Tuesday, August 17, 2010

Character Building


This post features a guest blogger, Wendy Koenig. Wendy is a writer, poet, editor and quilter extrordinaire. When not busy pursuing the aforementioned, she operates a used bookstore from her home in Drummond, New Brunswick, Canada. For more information on Wendy, checkout her website at http://wlkoenig.com/ where you will also find links to her books.
Character Building
Wendy L. Koenig
People are multi-faceted. They all have hopes and fears, hates, likes and failures. Yet, when we think of their personalities, we tend to key on one or two dominant traits. We describe someone we know to another person as, "He's the pushy one." Or "She's so sweet, but a bit ditsy." It's what, in our minds, makes these people individuals to us.

So, too, the characters we write are multi-faceted. When we write them as such, they all blend one into another, with no personality distinctions. Their physical attributes are different, but you could probably swap around and notice little difference. The most recent rejection letter says, "Your characters are cookie cutter." Of course, in your mind, you (as the writer) see all these "people" as distinct.
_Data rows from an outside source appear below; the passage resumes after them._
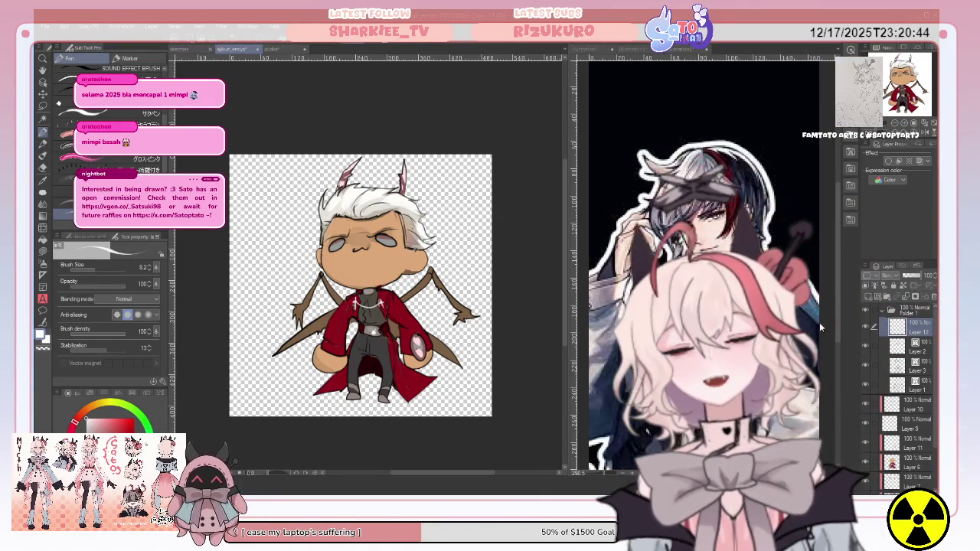
left_click(868, 297)
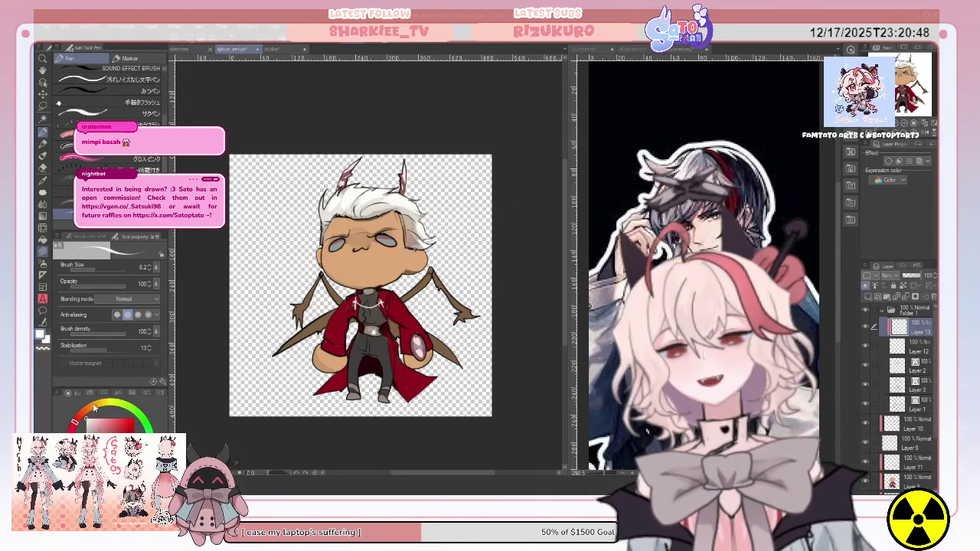
key("u")
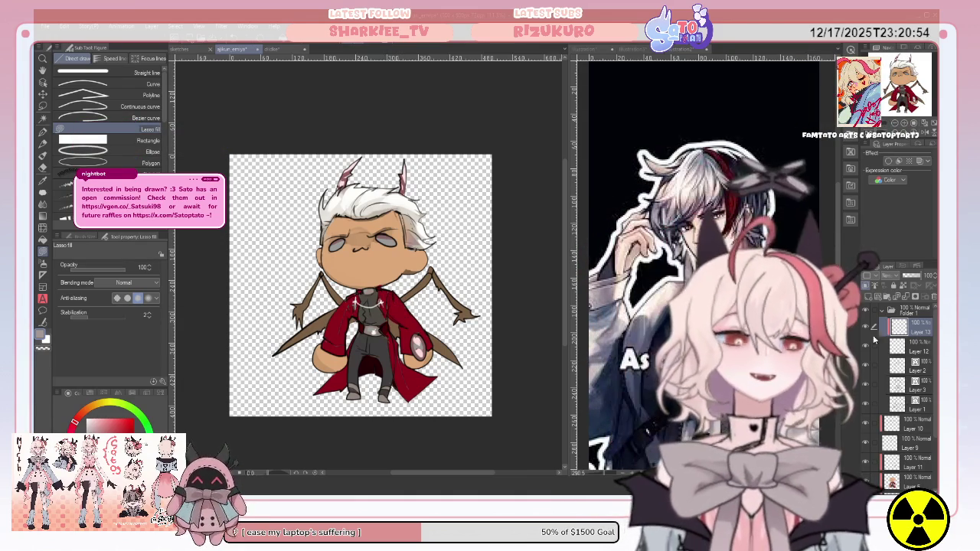
left_click(881, 311)
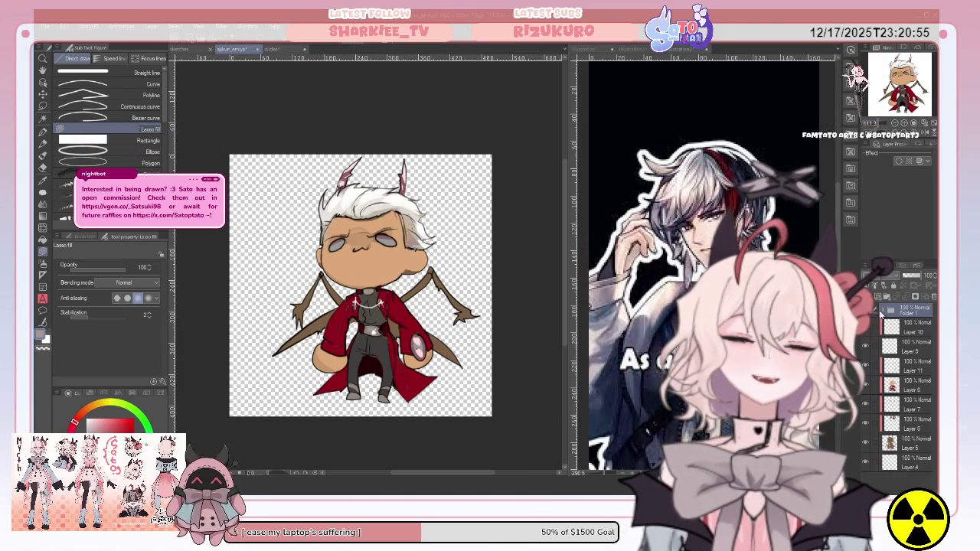
left_click(877, 370)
Remember the way we describe people? Define your characters the same way. Give your hero two or three traits. That's all. Give him two good and one bad (or two bad and one good, if your character is evil). Lesser characters get fewer traits.

I'm currently working on a piece where my protagonist is gentle (good) and long-suffering in patience (good), but when he's had enough, he's brutal (bad). My antagonist, by necessity is almost the opposite: arrogant (bad) and insecure (bad), which makes him a bully. However, he's eventually willing to admit that he needs the protagonist's help (good).

Most of my stories are character driven, so even though there's a "bad guy" in my story, he's not necessarily the antagonist. In this story, he's a supporting character (they get only two traits, both consistent with which side of the moral question they're on): angry and consuming. I have another supporting character who is friendly and focused.

Two more characters round out my cast. Since they're both minor characters, they only get one trait. One is trusting and the other is in-love.
It's important to remember that sometimes stories change as we write them. A minor character could suddenly become important and move into a supporting character role. If this happens, give that character one more trait. But only one; you don't want to interfere with the importance of the primary characters.
Likewise, a supporting character may fall back to supporting status. In that case, focus on just one of his chosen traits.
The most important thing to remember: the place your character plays in the hierarchy. If you lose that, then your characters will begin to show too many traits and once again, they'll become cookie cutter people with different haircuts.